Border Report last week reached out electronically to one of Vasquez’s press staff for comment about the allegations being disseminated by the state GOP but did not get a response.
NM’s 2nd District a hotspot for smuggling, migrant deaths
The reconfigured congressional district includes the deadly Sunland Park-Santa Teresa migrant-smuggling corridor. This is a place that U.S. Customs and Border Protection has identified as one of the nation’s hotspots for migrant smuggling.
The court docket in U.S. District Court for the District of New Mexico is routinely rife with cases involving migrant smuggling and transportation of unauthorized non-citizens for profit. Chases of vehicles that often result in crashes in El Paso originate with smugglers picking up migrants across the New Mexico state line.

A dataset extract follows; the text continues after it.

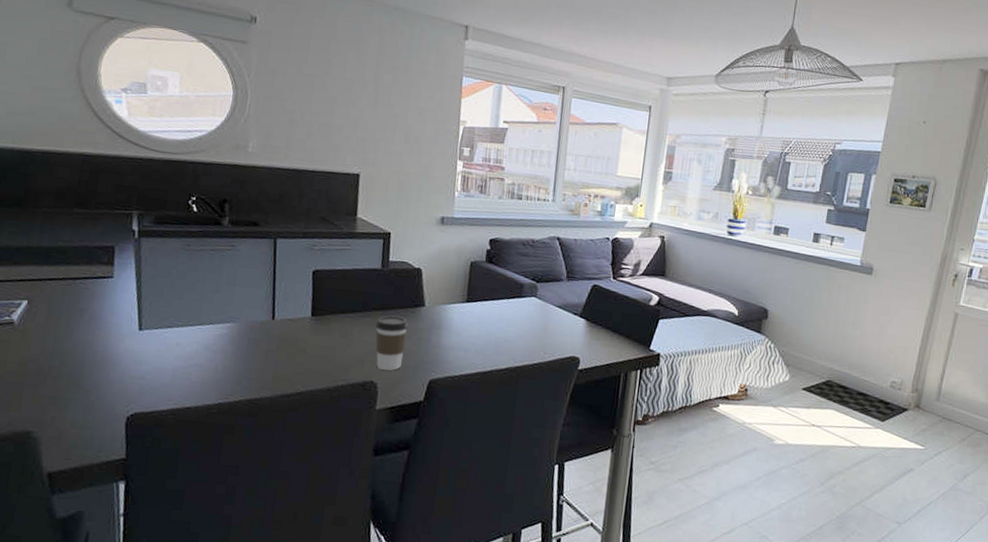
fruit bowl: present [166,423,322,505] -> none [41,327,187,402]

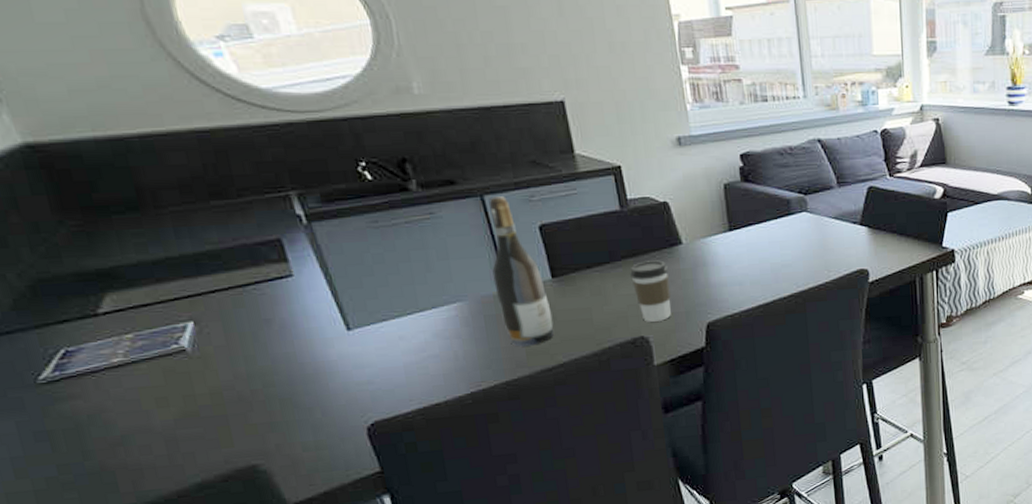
wine bottle: none [262,241,304,372] -> present [488,196,554,347]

Also, the Arizona-based humanitarian nonprofit No More Deaths in March published a detailed report documenting 400 migrant deaths in the U.S. Customs and Border Protection El Paso Sector – that includes all of New Mexico between 2012 and 2022.
Most of the deaths involve drownings in El Paso canals and fatalities in New Mexico resulting from falls from the border wall, Mount Cristo Rey in Sunland Park or the desert between the wall and the nearest highway.
Just last week, four migrants died of heat stroke west of the Sunland Park urban sprawl, according to CBP.
Herrell has called for more resources to federal agencies to stem the flow of illegal border crossings and combat the Mexican drug cartels that have taken over migrant smuggling.
Vasquez on Tuesday praised President Biden’s about-face on closing the border to asylum-seekers entering between ports of entry when certain triggers are met. He also called for his peers in Congress to pass immigration reform.
“This order takes an initial step to fix our longstanding broken immigration system and the challenges we face at our border,” Vasquez posted on one of his social media accounts. “But it doesn’t address the totality of our problems our immigration system faces. Now, more than ever, we need congressional action to tackle this humanitarian crisis.